Tian participated in one of these competitions, the ASSISTments Data Mining Competition, funded by an NSF initiative to help spur progress in educational research using big data. Tian and his team used educational data from ASSISTments, an intelligent math tutoring system for middle school students, to make long term predictions about their careers.

“Our goal was to use that data from the math test they took when they were in middle school and predict if they would end up in a STEM field after graduation,” says Tian. “The goal was to see if they can better structure classes or this math test to encourage students to enter those fields.”

MDST placed third, and winners published their work in the Journal of Educational Data Mining.

As president, Tian plans to give more continuity to the group’s activities and design the tutorial series to pair with a certain challenge each semester.

“Dialing back the range of challenges will help us give more structure to the experience of the team overall,” he says. “So not only do you learn new skills, but you’re actually putting them to the test.”

Groups of students in MDST competed in a number of prediction challenges and data hackathons this year, with a range of difficulty and subject matter:

Quicken Loans Lending Strategies Prediction Challenge
The goal of this competition was to create a model that would predict whether potential clients would end up getting a mortgage based on the loan product originally offered to them. This competition was organized by MDST, in collaboration with Quicken Loans.

Baltimore Ravens Free Agent Prediction Challenge
In this competition, student teams at Michigan used historical free agent data to predict the value of new contracts signed in the 2018 free agency period. These predictions were evaluated against the actual contracts as they were signed. This competition was organized by MDST, in collaboration with the Baltimore Ravens and the Michigan Sports Analytics Society (MSAS).

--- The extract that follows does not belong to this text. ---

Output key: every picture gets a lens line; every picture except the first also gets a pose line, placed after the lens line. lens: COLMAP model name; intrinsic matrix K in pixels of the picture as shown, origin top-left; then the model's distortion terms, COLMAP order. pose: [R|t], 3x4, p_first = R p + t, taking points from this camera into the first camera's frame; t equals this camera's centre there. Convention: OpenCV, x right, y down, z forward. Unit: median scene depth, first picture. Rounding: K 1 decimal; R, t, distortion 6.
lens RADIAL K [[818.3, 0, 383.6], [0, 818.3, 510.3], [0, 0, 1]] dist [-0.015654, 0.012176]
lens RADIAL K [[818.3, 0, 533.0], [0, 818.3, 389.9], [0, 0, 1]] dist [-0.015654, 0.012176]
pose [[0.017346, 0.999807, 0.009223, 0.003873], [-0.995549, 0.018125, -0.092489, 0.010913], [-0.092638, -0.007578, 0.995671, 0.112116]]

Parkinsons Digital Disease Biomarkers Challenge
In the Parkinson’s Biomarker Challenge, student teams identified signs of Parkinsons disease by extracting informative features from cell phone accelerometer data. MDST participated in one track of the competition, and scored in 4th place internationally.

NBA Hackathon
The NBA Hackathon is an annual data hackathon sponsored by the NBA, held in New York City in September. This year, MDST and the Michigan Sports Analytics Society (MSAS) sent a team to participate in the business analytics track of the NBA Hackathon. Their submission included a model which predicts the entertainment value of individual NBA games based on the participating players and teams, using several years of NBA data.

Yale DataHack
This three-day challenge was hosted by the Yale Institute for Network Science, and featured data challenges from many fields, including forestry, public education, business development, online research, and biomedical research. Student participants came from many schools, forming teams of up to four students to solve challenges submitted by sponsors.

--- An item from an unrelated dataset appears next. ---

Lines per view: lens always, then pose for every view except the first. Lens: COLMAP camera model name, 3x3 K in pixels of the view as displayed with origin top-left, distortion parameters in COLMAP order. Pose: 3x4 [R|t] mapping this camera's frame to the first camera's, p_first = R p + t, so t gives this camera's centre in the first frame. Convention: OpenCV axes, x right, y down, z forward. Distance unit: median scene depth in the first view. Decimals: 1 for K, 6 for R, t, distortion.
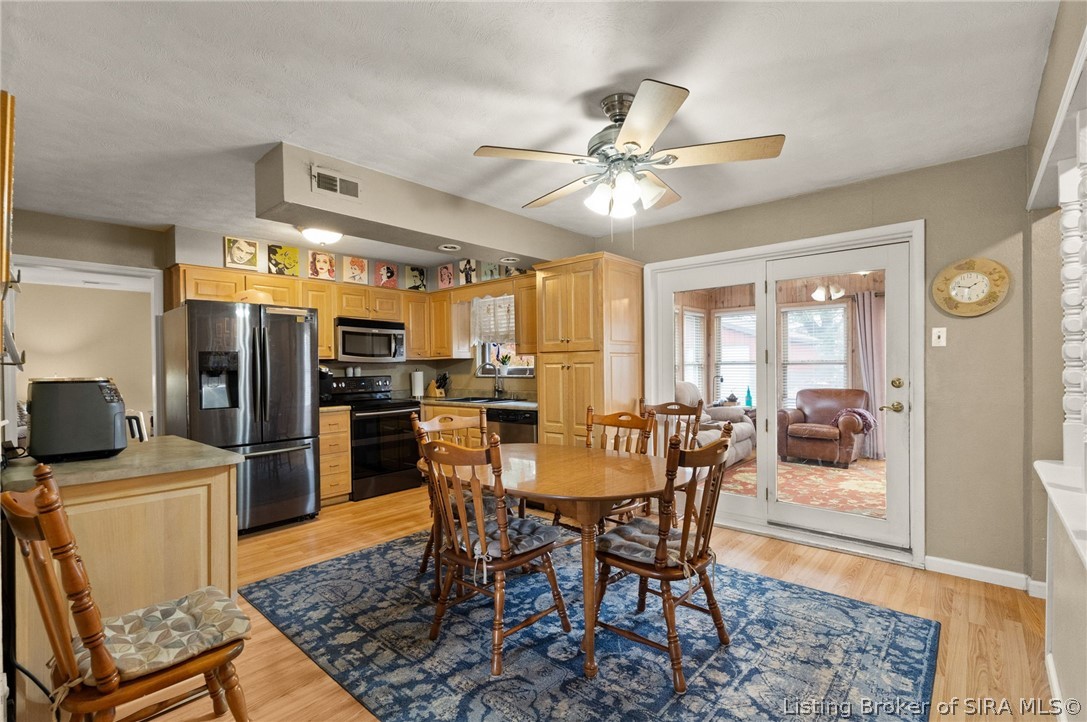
lens RADIAL K [[497.5, 0, 545.2], [0, 497.5, 373.1], [0, 0, 1]] dist [0.000650, -0.000011]
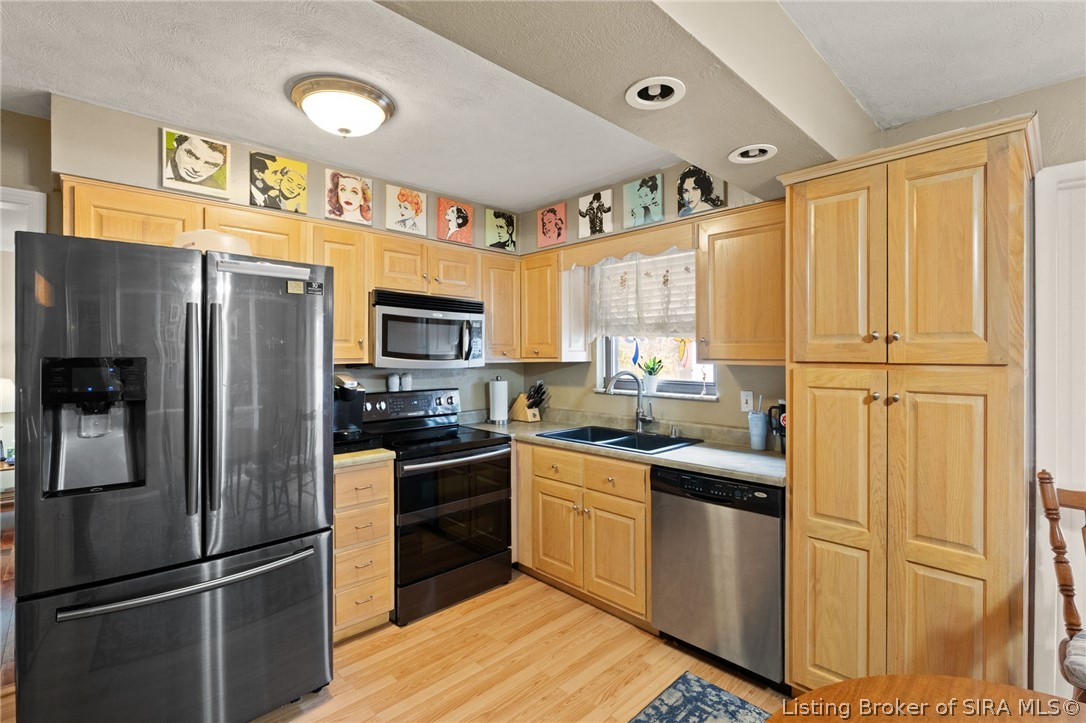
lens RADIAL K [[493.7, 0, 543.0], [0, 493.7, 361.5], [0, 0, 1]] dist [-0.001244, 0.000088]
pose [[0.996838, 0.014175, -0.078191, -0.171023], [-0.014185, 0.999899, 0.000429, -0.031968], [0.078190, 0.000681, 0.996938, 0.429114]]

In this hackathon, hosted by the Minne Analytics corporation in Minneapolis, MDST competed against student teams from around the country to build predictive models of patient outcomes using data from Type II diabetes patients. They were judged by a panel of experts on the actionability of their results.

Michigan Sports Analytics Hackathon
This was a one-day hackathon on the University of Michigan campus, sponsored by MSAS and the Exercise and Sports Science Initiative (ESSI). Several MDST students participated and built models that analyzed data from the UM Field Hockey team. MDST additionally organized introductory tutorials for the event.